The president-elect also calls for aid for the auto industry and names several White House staff members.

November 16, 2008|Rick Pearson | Pearson writes for the Chicago Tribune.

CHICAGO — President-elect Barack Obama is calling for a new program to help homeowners facing foreclosure from losing their homes, and some form of government aid for the nation's struggling auto industry.

In an interview with CBS' "60 Minutes" to be aired tonight, Obama said that efforts to restore the nation's economy "have not focused on foreclosures and what's happening to homeowners as much as I would like."

"We've got to . . . set up a negotiation between banks and borrowers so that people can stay in their homes," Obama said in a transcript of the interview released Saturday. ". . . . One thing I'm determined is that if we don't have a clear, focused program for homeowners by the time I take office, we will after I take office."

The Federal Deposit Insurance Corp. last week proposed a $24-billion plan aimed at providing incentives to lenders and offering government guarantees to offset any loss from loan modifications. The Bush White House has no plans to proceed with the program, but some Democrats in Congress may try to advance it during Obama's administration.
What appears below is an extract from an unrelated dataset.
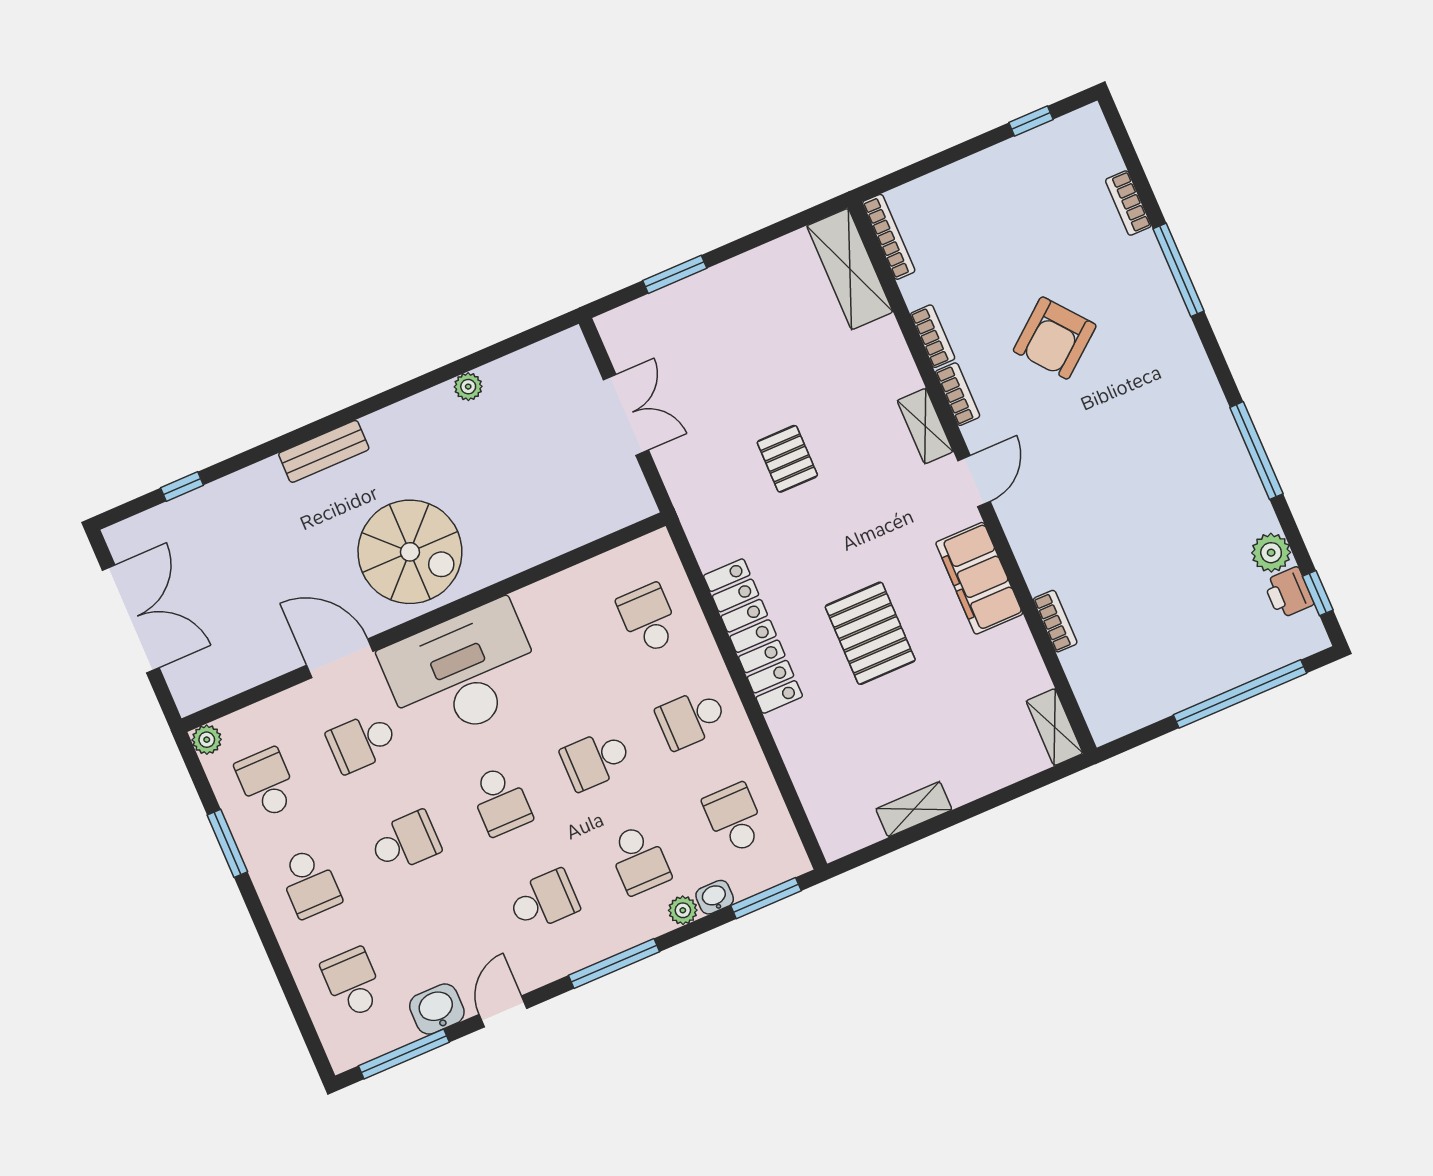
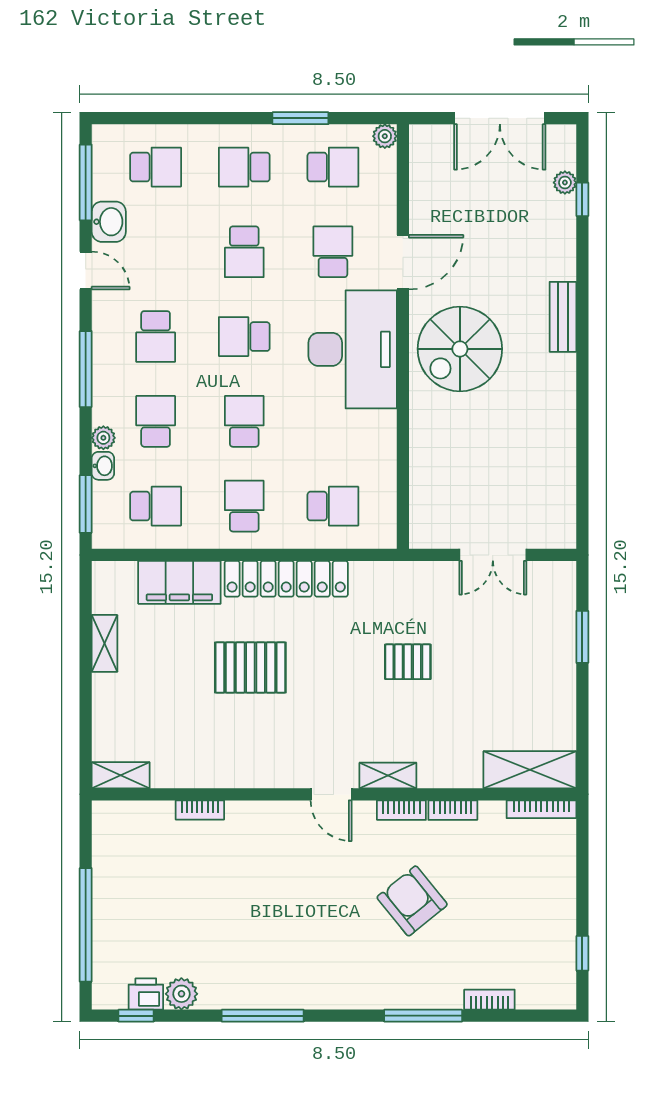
plant: (468, 387) -> (565, 183), moved
filing cabinet: (979, 578) -> (179, 582), moved, turned 180
school desk: (639, 859) -> (156, 421), turned 90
Obama also said that despite congressional reluctance to move ahead with government help for the auto companies, he was urging management and labor to work with suppliers and lenders to come up with a plan that could provide a "bridge loan" for a "sustainable" auto industry.

On Saturday, Obama also moved forward with the selection of key White House staff members, naming veteran Democratic congressional staffer Phil Schiliro to the post of administration lobbyist to push Obama's agenda on Capitol Hill.

Obama also named longtime friend and advisor Valerie Jarrett, a Chicago businesswoman and real estate developer, as a White House senior advisor on intergovernmental relations and a public liaison. Ron Klain, a former chief of staff to Vice President Al Gore, was named to that same post for Vice President-elect Joe Biden.

The staff announcements came as Obama prepared to meet Monday with his Republican rival for the presidency, Sen. John McCain of Arizona, as the Democrat's transition team looks for areas of cooperation with the GOP over the president-elect's agenda.

Also Saturday, Obama used the Democrats' weekly radio address to call for the returning Congress to approve a "down payment" on an economic rescue plan that he said was needed to boost jobs, extend unemployment benefits and help ease the financial burden on families.

"If this financial crisis has taught us anything, it's that we cannot have a thriving Wall Street while Main Street suffers," Obama said. "In this country, we rise or fall as one nation, as one people."

In a first, Obama was videotaped as he recorded the speech Friday and posted the video online at www.change.gov. When he takes office, he plans to continue the practice for what had been a customary weekly presidential radio address. Aides said the move was an effort to make the White House and the political process more transparent.